Somewhere in Conservative Central Office the honest appeal of the firmer, rounder woman was noticed. True, Conservative men of the kind who for generations had snoozed in the smoking rooms of Whites and the Athenaeum, had an uncanny, almost intuitive, appreciation of firm, round women, but this was different: today’s Conservatives were thinkers and they wanted to get behind the large lady, so to speak, and find out what made the Dove commercials work.

The answer, of course, was the focus group. Not that that was a complete novelty: New Labour had attained government through focus groups, though the result was not a gaggle of bouncy, fun-loving Junos; far from it, the result was Tessa Jowell, Margaret Beckett and Patricia Hewitt, which was not so much deviating from the ideal as deserting it entirely.

The lesson the Conservatives took from the Dove ads was that people, in this case voters, want those in the public eye to be more like themselves. They don’t wish to be made to feel inferior by being confronted with unalloyed perfection.

Now, I hear what you’re going to say: since when has a politician been anything other than a minger? And you have a point. Nevertheless, politicians with few exceptions tend to appear stuffy. This is because they are stuffy: that’s what comes of an irrepressible thirst for power, however small the quantity, and a belief that fate has chosen you as the instrument of change, the means by which the shores of Utopia will be landed.

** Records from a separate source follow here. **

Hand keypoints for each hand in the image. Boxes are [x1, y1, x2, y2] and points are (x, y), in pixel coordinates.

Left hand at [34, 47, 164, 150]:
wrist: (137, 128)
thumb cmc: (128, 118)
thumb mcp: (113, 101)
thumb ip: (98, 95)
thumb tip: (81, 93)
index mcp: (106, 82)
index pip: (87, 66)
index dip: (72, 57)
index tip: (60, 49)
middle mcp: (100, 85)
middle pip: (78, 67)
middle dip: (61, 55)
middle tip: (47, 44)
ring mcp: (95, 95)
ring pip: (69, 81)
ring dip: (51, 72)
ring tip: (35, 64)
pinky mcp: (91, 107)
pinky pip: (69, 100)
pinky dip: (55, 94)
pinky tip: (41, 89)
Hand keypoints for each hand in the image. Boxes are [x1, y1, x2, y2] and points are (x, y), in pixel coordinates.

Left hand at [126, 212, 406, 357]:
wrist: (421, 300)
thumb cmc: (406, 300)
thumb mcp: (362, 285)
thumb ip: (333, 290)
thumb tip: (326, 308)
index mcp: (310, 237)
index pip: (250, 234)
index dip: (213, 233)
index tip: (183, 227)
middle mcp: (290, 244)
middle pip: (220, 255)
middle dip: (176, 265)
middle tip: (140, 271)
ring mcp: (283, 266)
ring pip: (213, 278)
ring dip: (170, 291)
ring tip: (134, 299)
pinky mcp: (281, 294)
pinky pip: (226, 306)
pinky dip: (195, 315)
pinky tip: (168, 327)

The focus group reminds politicians that they are stuffy. It also tells them they are remote, distrusted, in it for themselves, rancorous and argumentative. So, like the ladies in the Dove ads, they want to be normal. And that is why the Conservatives have taken off their ties.

To be more precise, that is why those who wish to contest the leadership of the party have taken off their ties. Recently, John Redwood, Liam Fox, David Davies, Andrew Lansley, David Cameron and Francis Maude all appeared in public wearing suits but with their shirts open-necked.

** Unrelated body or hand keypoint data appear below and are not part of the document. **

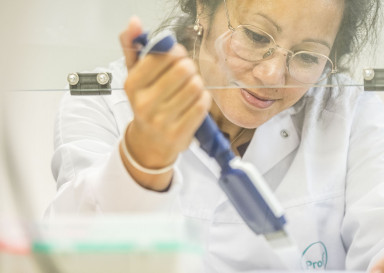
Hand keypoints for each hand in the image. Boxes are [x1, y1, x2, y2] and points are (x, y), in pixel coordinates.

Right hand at [118, 17, 210, 189]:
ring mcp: (162, 120)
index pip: (162, 55)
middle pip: (183, 69)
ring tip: (190, 88)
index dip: (176, 52)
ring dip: (198, 83)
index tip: (176, 56)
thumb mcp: (135, 76)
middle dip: (189, 67)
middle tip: (186, 73)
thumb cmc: (146, 103)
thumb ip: (133, 46)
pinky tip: (195, 102)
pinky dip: (203, 99)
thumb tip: (134, 21)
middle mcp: (144, 103)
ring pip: (195, 86)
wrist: (150, 143)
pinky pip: (202, 104)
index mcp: (132, 85)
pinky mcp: (179, 133)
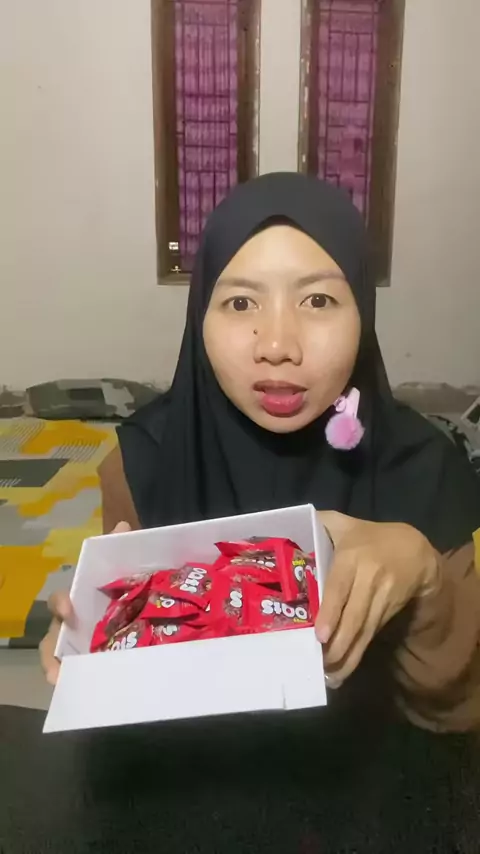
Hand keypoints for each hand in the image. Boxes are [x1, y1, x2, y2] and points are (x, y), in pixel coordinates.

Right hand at [39, 521, 130, 684]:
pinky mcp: (89, 669)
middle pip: (54, 641)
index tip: (70, 612)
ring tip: (66, 688)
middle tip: (56, 670)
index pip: (60, 602)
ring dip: (61, 674)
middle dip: (53, 654)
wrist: (147, 616)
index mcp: (79, 603)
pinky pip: (78, 680)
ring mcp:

They believe that to be thus unattired is to be modern, relaxed, human, approachable and utterly unstuffy. Like the ladies in the Dove ads who stripped to their bras and knickers and won admiration, the Tories without ties hope that they, too, will be seen as somehow more real.

Needless to say, it’s nonsense. When your thighs and buttocks are rounder than those of the Venus de Milo and in need of a little firming, you will happily identify with a chubby model. When you want safer streets, cleaner hospitals, and a bigger pension, you need a politician without a tie like a rattlesnake needs a castanet.